_ACTIVITY:_ In the cruising essay below, why does the writer insist that you'd better figure out what a repair needs? Answer in one to three sentences.

_SELECTED EXCERPT:_
──────────

Pontification and Circumstance

We are living the dream. Really, this is it! White fluffy clouds and white sand beaches, freshly caught fish grilling on the barbeque and spiked coconut drinks served with little pink umbrellas. Bum swinging in the hammock, soft breeze flowing over bare feet, suntanned arm resting on the handrail. Eyes lazily gazing at pink speckled sunsets. Quiet mornings where the only sound is of a distant seabird dropping soulful echo in your ear. Bliss. This is what cruising is all about – the stuff landlubbers’ dream of and sailors boast about. Idyllic days spent on your haunches hakuna mata-style, all no worries and glowing happiness.

We have these times – really, we do! The only caveat is that of these days that sailors have and landlubbers dream about is that these moments are apportioned by The Other Days. And The Other Days happen just as often. These days look like this: Sweat pouring down backsides whilst crammed into tight, enclosed spaces, furiously cursing your boat, the heat, the sea, the salt, your partner, your mother, and your mother’s mother. You’ve a spanner and wrench in hand that might do the job, only if you can figure out what needs to be done. And you’d better figure it out – because you are the only name listed in the directory for handymen. If not, you have a hammer as back up so that you can, at the minimum, fix your frustrations if not your faults.

Let me take a moment and pontificate. In particular, I feel an urgent need to pontificate about rosy-glassed pontificators. There are so many first person narrations and third-party reiterations told in cyber chat, blog posts and magazine entries that preach of the goodness, almost akin to godliness, of those committed to aquatic travel. There seems an unspoken commitment to gloss over The Other Days. We’ve universally become ambassadors for The House of Travel and we are each madly selling package tours.

──────────

_MATERIAL SUPPLIED:_
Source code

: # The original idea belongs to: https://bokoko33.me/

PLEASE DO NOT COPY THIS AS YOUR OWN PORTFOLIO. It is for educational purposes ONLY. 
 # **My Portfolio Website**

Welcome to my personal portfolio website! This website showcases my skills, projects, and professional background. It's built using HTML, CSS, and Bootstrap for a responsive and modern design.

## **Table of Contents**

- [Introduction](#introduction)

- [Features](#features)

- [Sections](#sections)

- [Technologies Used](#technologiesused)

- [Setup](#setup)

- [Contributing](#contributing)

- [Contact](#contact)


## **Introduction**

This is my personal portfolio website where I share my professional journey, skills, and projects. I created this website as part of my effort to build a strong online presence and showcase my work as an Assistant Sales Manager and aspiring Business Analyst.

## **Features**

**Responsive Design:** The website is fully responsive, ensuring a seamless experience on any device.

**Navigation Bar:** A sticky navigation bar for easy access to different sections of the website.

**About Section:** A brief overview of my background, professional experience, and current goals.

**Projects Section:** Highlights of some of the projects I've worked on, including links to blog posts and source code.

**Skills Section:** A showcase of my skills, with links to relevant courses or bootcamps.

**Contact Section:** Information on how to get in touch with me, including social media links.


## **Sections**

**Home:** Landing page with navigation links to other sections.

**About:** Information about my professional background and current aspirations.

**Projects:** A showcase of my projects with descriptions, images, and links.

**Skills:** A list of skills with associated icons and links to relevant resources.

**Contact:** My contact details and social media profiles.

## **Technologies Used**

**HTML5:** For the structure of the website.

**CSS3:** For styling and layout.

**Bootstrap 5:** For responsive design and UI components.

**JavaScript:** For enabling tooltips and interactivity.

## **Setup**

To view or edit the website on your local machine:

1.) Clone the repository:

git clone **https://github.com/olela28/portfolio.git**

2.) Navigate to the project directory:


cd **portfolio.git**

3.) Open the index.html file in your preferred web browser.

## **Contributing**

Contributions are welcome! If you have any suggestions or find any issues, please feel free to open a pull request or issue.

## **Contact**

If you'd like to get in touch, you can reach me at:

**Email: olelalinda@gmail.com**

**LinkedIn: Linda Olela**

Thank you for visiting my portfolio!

──────────

_ANSWER TO THE PROBLEM:_ You'd better figure it out because you are the only name listed in the directory for handymen.